▶ What is expected
Could you format the lines of all the records below as a numbered list, leaving out blank lines and the pictures?

Collection entries:
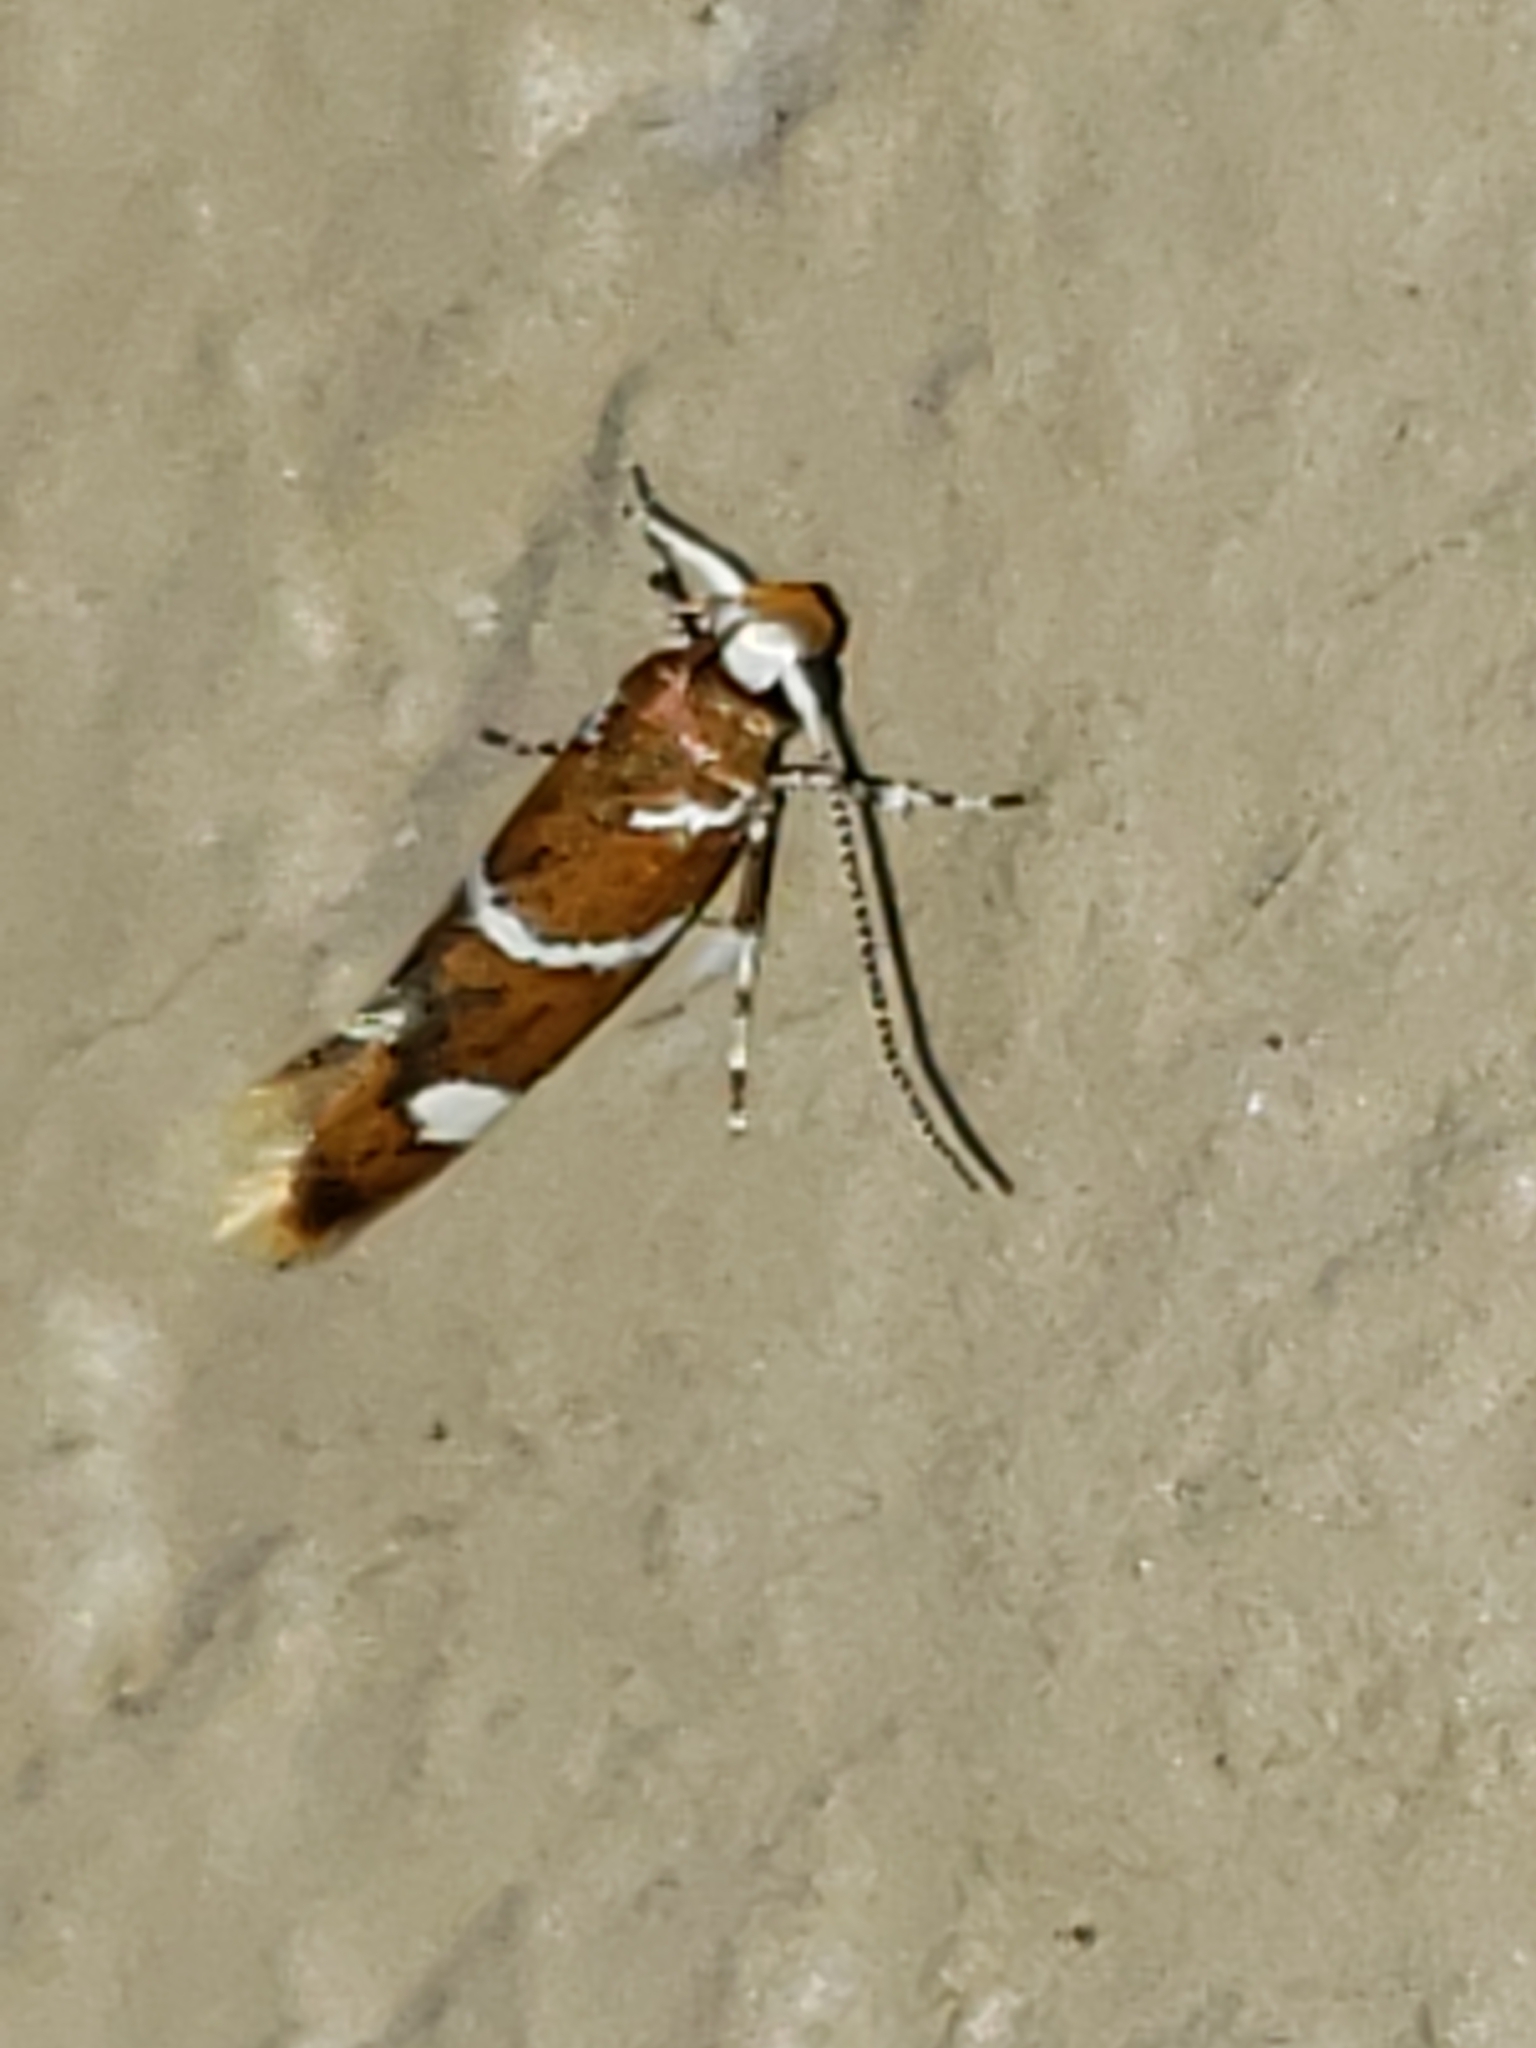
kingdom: Animalia
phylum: Arthropoda
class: Insecta
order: Lepidoptera
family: Oecophoridae
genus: Promalactis
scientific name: Promalactis suzukiella
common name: Moth
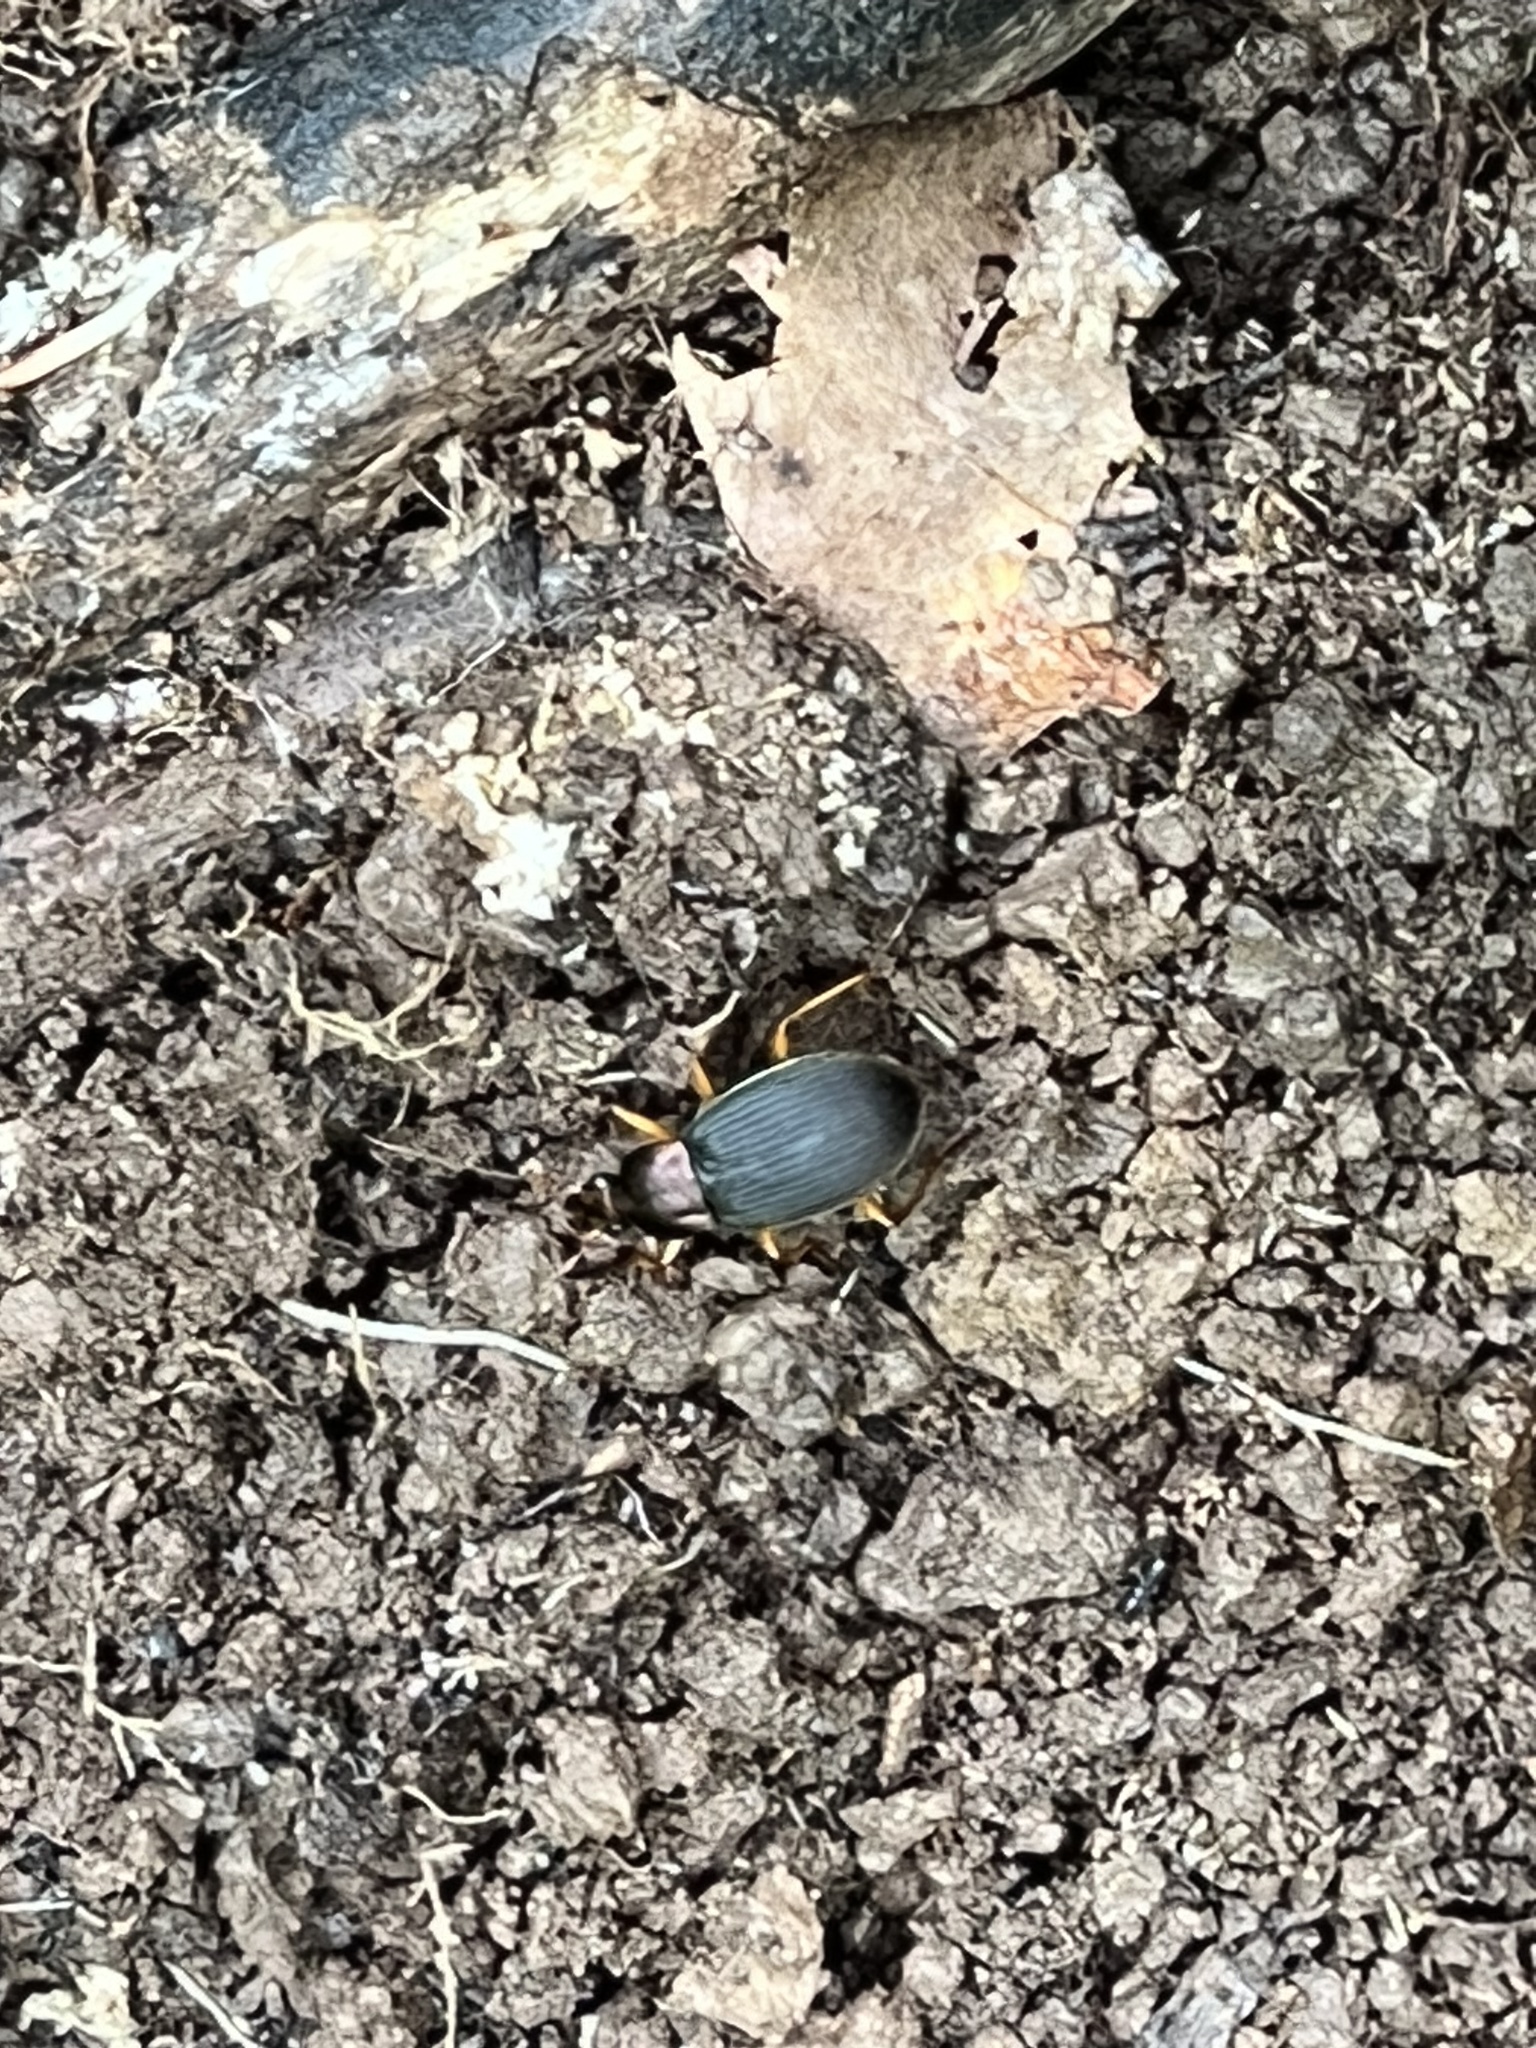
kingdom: Animalia
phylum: Arthropoda
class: Insecta
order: Coleoptera
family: Carabidae
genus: Chlaenius
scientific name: Chlaenius aestivus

▶ Problem solution
1. kingdom: Animalia
2. phylum: Arthropoda
3. class: Insecta
4. order: Lepidoptera
5. family: Oecophoridae
6. genus: Promalactis
7. scientific name: Promalactis suzukiella
8. common name: Moth
9. kingdom: Animalia
10. phylum: Arthropoda
11. class: Insecta
12. order: Coleoptera
13. family: Carabidae
14. genus: Chlaenius
15. scientific name: Chlaenius aestivus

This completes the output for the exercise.